PROBLEMS TO SOLVE>
A - In the Power BI workspace text, at what level are workspace roles defined?
B - Please continue the Power BI workspace text, starting after its final sentence.

PROVIDED TEXT>
The disadvantages of option 2 include:

  • The result is often a broad-scoped workspace that contains many items. A broadly defined workspace scope can make it challenging for users to locate specific items.
  • Since there's a one-to-one relationship between a workspace and a Power BI app, a broadly defined workspace can result in apps for users that contain lots of content. This issue can be mitigated by excluding workspace items from the app, and with good design of the app navigation experience.
  • When users from other departments need to view specific workspace items, managing permissions can become more complex. There's a risk that people will assume that everything in the departmental workspace is for their eyes only. There's also a risk that the sharing of individual items will become overused in order to accomplish granular viewing permissions.
  • If some content creators need permission to edit some items (but not all items), it's not possible to set those permissions in a single workspace. That's because workspace roles, which determine edit or view permissions, are defined at the workspace level.
  • When you have a large number of workspace items, it often means you'll need to use strict naming conventions for items so that users are able to find what they need.

Tip

When creating workspaces that align with your organizational chart, you often end up with fewer workspaces. However, it can result in workspaces that contain a lot of content. We don't recommend aligning workspaces per department or team when you expect to have a significant number of items and/or many users.

Stored data>

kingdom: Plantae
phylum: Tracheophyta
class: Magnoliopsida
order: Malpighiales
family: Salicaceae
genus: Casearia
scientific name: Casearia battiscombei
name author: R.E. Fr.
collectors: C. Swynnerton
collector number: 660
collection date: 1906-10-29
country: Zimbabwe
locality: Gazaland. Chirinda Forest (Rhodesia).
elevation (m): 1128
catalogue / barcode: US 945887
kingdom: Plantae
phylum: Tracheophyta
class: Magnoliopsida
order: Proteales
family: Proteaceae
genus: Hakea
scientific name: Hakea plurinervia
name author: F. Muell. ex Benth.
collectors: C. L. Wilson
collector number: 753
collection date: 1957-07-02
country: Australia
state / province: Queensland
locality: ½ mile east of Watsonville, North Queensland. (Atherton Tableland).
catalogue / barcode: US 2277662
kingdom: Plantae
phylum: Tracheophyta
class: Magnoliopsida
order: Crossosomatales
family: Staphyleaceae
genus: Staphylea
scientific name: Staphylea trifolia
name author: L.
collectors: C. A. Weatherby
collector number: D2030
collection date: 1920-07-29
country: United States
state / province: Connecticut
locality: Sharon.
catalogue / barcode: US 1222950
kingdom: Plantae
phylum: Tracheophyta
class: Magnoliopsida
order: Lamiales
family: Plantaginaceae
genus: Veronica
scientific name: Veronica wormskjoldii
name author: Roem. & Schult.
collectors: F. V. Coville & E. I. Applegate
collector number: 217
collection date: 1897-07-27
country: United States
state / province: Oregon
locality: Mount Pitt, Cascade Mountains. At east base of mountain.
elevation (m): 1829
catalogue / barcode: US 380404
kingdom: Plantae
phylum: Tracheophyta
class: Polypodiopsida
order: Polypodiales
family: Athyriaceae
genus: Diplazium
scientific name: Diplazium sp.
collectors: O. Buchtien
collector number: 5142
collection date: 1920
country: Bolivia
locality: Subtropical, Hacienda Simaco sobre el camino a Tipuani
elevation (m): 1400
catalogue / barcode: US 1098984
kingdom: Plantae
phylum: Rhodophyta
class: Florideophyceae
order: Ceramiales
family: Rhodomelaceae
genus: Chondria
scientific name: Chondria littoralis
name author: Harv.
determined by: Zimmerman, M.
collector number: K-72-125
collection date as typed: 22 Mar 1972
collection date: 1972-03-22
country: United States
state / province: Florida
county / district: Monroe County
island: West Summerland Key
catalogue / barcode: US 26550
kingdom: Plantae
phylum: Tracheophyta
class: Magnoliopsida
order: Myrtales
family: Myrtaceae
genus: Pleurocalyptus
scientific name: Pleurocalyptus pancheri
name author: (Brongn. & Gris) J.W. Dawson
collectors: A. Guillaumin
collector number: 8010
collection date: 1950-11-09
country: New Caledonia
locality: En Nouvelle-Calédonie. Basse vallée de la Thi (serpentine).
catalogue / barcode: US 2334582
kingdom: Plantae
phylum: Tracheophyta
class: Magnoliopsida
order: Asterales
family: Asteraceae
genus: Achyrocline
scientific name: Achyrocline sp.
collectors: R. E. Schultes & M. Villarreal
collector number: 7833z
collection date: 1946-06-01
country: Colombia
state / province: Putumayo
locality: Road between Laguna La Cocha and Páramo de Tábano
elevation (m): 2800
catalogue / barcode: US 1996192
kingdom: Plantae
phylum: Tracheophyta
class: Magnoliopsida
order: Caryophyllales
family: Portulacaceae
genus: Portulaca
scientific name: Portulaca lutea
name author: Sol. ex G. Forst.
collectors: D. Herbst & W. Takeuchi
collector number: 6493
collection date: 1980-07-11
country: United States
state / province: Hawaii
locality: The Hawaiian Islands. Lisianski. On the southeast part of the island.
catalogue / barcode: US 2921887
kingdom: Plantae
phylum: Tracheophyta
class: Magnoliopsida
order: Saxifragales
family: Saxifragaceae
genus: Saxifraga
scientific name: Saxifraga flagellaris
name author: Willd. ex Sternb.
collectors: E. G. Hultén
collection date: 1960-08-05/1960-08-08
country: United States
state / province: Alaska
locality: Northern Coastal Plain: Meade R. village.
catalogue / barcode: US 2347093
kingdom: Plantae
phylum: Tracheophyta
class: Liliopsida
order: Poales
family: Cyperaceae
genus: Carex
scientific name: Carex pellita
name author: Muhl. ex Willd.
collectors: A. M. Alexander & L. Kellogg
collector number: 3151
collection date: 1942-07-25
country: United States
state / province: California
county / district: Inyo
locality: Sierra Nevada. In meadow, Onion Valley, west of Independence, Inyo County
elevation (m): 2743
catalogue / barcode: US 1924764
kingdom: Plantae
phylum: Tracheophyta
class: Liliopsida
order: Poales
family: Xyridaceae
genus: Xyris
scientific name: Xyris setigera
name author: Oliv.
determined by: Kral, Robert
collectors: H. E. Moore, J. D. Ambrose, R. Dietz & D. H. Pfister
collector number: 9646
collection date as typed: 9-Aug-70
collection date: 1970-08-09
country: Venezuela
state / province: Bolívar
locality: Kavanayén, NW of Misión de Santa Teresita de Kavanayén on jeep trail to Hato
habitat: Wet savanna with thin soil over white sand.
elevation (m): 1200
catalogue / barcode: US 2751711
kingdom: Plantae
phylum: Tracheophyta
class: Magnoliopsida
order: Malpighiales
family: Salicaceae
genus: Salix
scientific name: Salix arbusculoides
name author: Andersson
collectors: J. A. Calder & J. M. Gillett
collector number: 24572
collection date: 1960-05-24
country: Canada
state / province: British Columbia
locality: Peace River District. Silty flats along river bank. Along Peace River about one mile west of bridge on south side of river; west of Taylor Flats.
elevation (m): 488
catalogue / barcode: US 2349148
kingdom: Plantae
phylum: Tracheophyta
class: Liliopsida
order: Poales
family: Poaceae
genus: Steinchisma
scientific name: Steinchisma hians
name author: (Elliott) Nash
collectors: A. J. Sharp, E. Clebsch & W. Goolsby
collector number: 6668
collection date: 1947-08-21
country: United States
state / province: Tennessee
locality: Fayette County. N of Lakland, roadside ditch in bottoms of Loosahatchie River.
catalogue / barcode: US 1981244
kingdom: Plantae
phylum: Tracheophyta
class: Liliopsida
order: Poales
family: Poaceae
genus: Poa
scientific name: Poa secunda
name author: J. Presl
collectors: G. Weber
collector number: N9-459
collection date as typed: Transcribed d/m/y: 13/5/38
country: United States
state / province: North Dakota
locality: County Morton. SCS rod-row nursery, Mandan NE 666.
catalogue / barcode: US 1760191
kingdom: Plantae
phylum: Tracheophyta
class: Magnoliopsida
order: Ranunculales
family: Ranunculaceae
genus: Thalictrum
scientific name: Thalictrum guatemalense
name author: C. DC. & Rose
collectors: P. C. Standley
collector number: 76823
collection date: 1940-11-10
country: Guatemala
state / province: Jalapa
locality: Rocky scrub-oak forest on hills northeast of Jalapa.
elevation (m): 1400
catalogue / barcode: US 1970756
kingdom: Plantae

OUTPUTS BY TASK>
A - Workspace roles are defined at the workspace level.

B -
Option 3: Workspace for a specific report or app

Creating a workspace for each report or type of analysis isn't recommended except for specific circumstances.

Examples: Daily Sales Summary or Executive Bonuses

Advantages of option 3 include:

  • The purpose for a narrowly defined workspace is clear.
  • Ultra-sensitive content can, and often should, be segregated into its own workspace so that it can be managed and governed explicitly.
  • Fine-grained workspace permissions are applicable to a few items. This setup is useful when, for instance, a user is permitted to edit one report but not another.

Disadvantages of option 3 include:

  • If overused, creating narrowly defined workspaces results in a large number of workspaces.
  • Having a large number of workspaces to work with involves more effort. While users can rely on search, finding the right content in the right workspace can be frustrating.
  • When a larger number of workspaces exist, there's more work from an auditing and monitoring perspective.

Tip

Creating a workspace with a narrow scope, such as an individual report, should be done for specific reasons only. It should be the exception rather than the rule.

Checklist - When considering the subject area and scope of workspace content, key decisions and actions include:

  • Assess how workspaces are currently set up: Review how people currently use workspaces. Identify what works well and what doesn't work well. Plan for potential changes and user education opportunities.
  • Consider the best workspace scope: Identify how you want people to use workspaces based on purpose, subject area, scope, and who's responsible for managing the content.
  • Identify where highly sensitive content resides: Determine when creating a specific workspace for highly sensitive content can be justified.
  • Create and publish documentation about using workspaces: Create useful documentation or FAQs for your users about how to organize and use workspaces. Make this information available in training materials and your centralized portal.

Workspace item types

Shared datasets, which can be used by multiple reports, reside in different workspaces from the reports. There are many advantages related to decoupling datasets and reports that are described in the managed self-service BI usage scenario.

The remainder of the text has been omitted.